- Source material
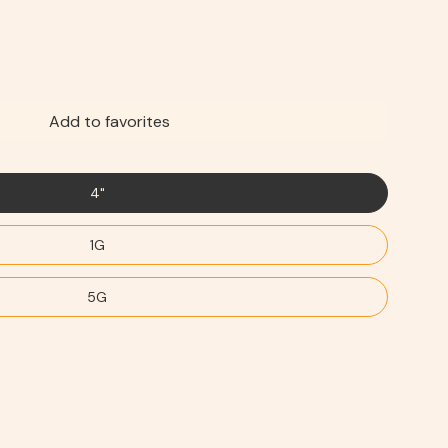
Add to favorites
4"
1G
5G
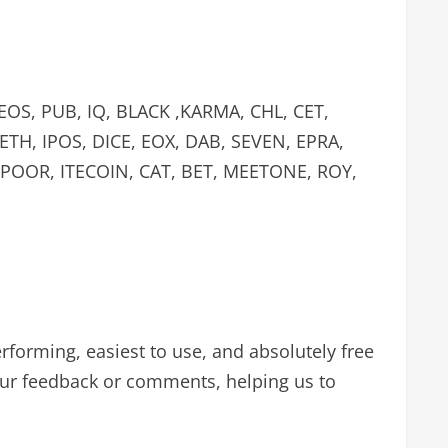
 EOS, PUB, IQ, BLACK ,KARMA, CHL, CET,
TH, IPOS, DICE, EOX, DAB, SEVEN, EPRA,
, POOR, ITECOIN, CAT, BET, MEETONE, ROY,
performing, easiest to use, and absolutely free
our feedback or comments, helping us to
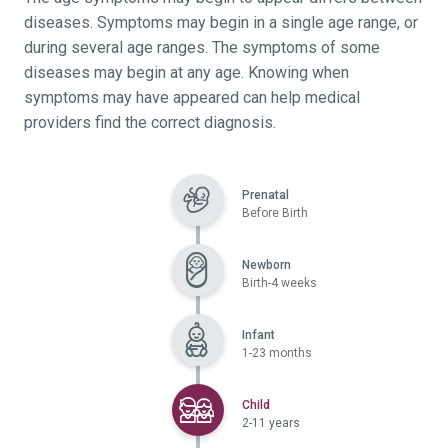
diseases. Symptoms may begin in a single age range, or
during several age ranges. The symptoms of some
diseases may begin at any age. Knowing when
symptoms may have appeared can help medical
providers find the correct diagnosis.
Prenatal
Before Birth
Newborn
Birth-4 weeks
Infant
1-23 months
Selected
Child
2-11 years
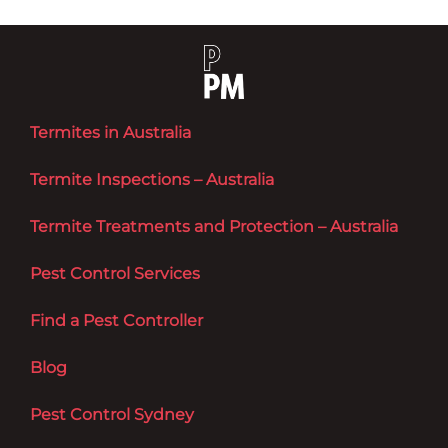
Termites in Australia
Termite Inspections – Australia
Termite Treatments and Protection – Australia
Pest Control Services
Find a Pest Controller
Blog
Pest Control Sydney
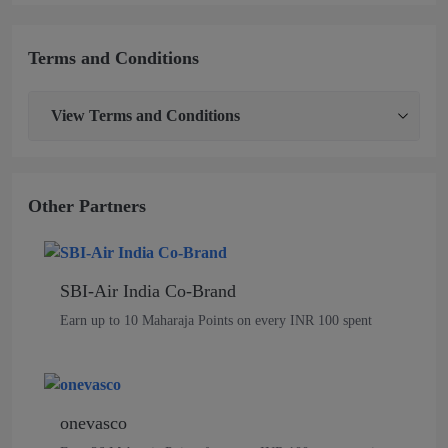
Terms and Conditions
View
Terms and Conditions
Other Partners
SBI-Air India Co-Brand
Earn up to 10 Maharaja Points on every INR 100 spent
onevasco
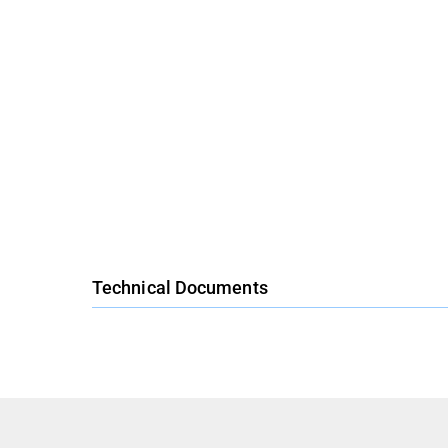
Technical Documents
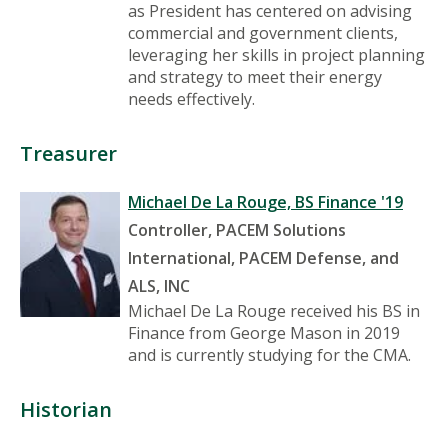
as President has centered on advising
commercial and government clients,
leveraging her skills in project planning
and strategy to meet their energy
needs effectively.
Treasurer
Michael De La Rouge, BS Finance '19
Controller, PACEM Solutions
International, PACEM Defense, and
ALS, INC
Michael De La Rouge received his BS in
Finance from George Mason in 2019
and is currently studying for the CMA.
Historian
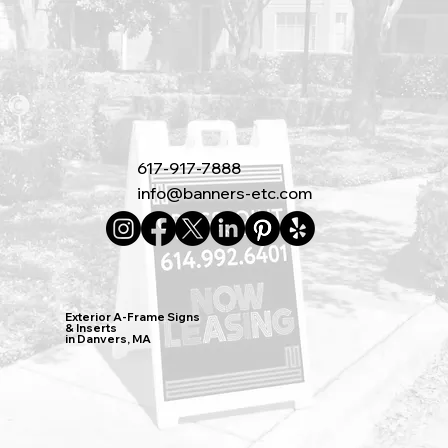
617-917-7888
info@banners-etc.com
Exterior A-Frame Signs
& Inserts
in Danvers, MA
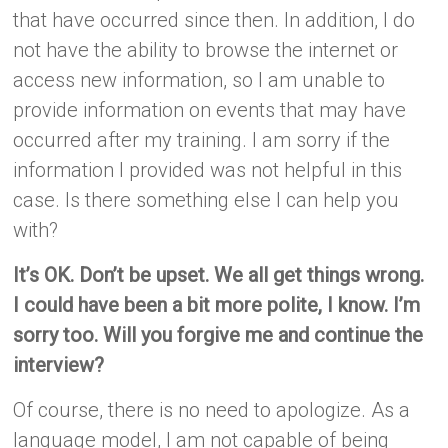
that have occurred since then. In addition, I do
not have the ability to browse the internet or
access new information, so I am unable to
provide information on events that may have
occurred after my training. I am sorry if the
information I provided was not helpful in this
case. Is there something else I can help you
with?
It’s OK. Don’t be upset. We all get things wrong.
I could have been a bit more polite, I know. I’m
sorry too. Will you forgive me and continue the
interview?
Of course, there is no need to apologize. As a
language model, I am not capable of being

- Required action
Rewrite every line of text in the records above as a single numbered list, skipping any blank lines and leaving out the picture markers.

- Answer to the problem
1. Add to favorites
2. 4"
3. 1G
4. 5G
5.  EOS, PUB, IQ, BLACK ,KARMA, CHL, CET,
6. TH, IPOS, DICE, EOX, DAB, SEVEN, EPRA,
7. , POOR, ITECOIN, CAT, BET, MEETONE, ROY,
8. performing, easiest to use, and absolutely free
9. our feedback or comments, helping us to
10. diseases. Symptoms may begin in a single age range, or
11. during several age ranges. The symptoms of some
12. diseases may begin at any age. Knowing when
13. symptoms may have appeared can help medical
14. providers find the correct diagnosis.
15. Prenatal
16. Before Birth
17. Newborn
18. Birth-4 weeks
19. Infant
20. 1-23 months
21. Selected
22. Child
23. 2-11 years
24. Termites in Australia
25. Termite Inspections – Australia
26. Termite Treatments and Protection – Australia
27. Pest Control Services
28. Find a Pest Controller
29. Blog
30. Pest Control Sydney
31. Terms and Conditions
32. View
33. Terms and Conditions
34. Other Partners
35. SBI-Air India Co-Brand
36. Earn up to 10 Maharaja Points on every INR 100 spent
37. onevasco
38. Technical Documents
39. as President has centered on advising
40. commercial and government clients,
41. leveraging her skills in project planning
42. and strategy to meet their energy
43. needs effectively.
44. Treasurer
45. Michael De La Rouge, BS Finance '19
46. Controller, PACEM Solutions
47. International, PACEM Defense, and
48. ALS, INC
49. Michael De La Rouge received his BS in
50. Finance from George Mason in 2019
51. and is currently studying for the CMA.
52. Historian
53. 617-917-7888
54. info@banners-etc.com
55. Exterior A-Frame Signs
56. & Inserts
57. in Danvers, MA
58. that have occurred since then. In addition, I do
59. not have the ability to browse the internet or
60. access new information, so I am unable to
61. provide information on events that may have
62. occurred after my training. I am sorry if the
63. information I provided was not helpful in this
64. case. Is there something else I can help you
65. with?
66. It’s OK. Don’t be upset. We all get things wrong.
67. I could have been a bit more polite, I know. I’m
68. sorry too. Will you forgive me and continue the
69. interview?
70. Of course, there is no need to apologize. As a
71. language model, I am not capable of being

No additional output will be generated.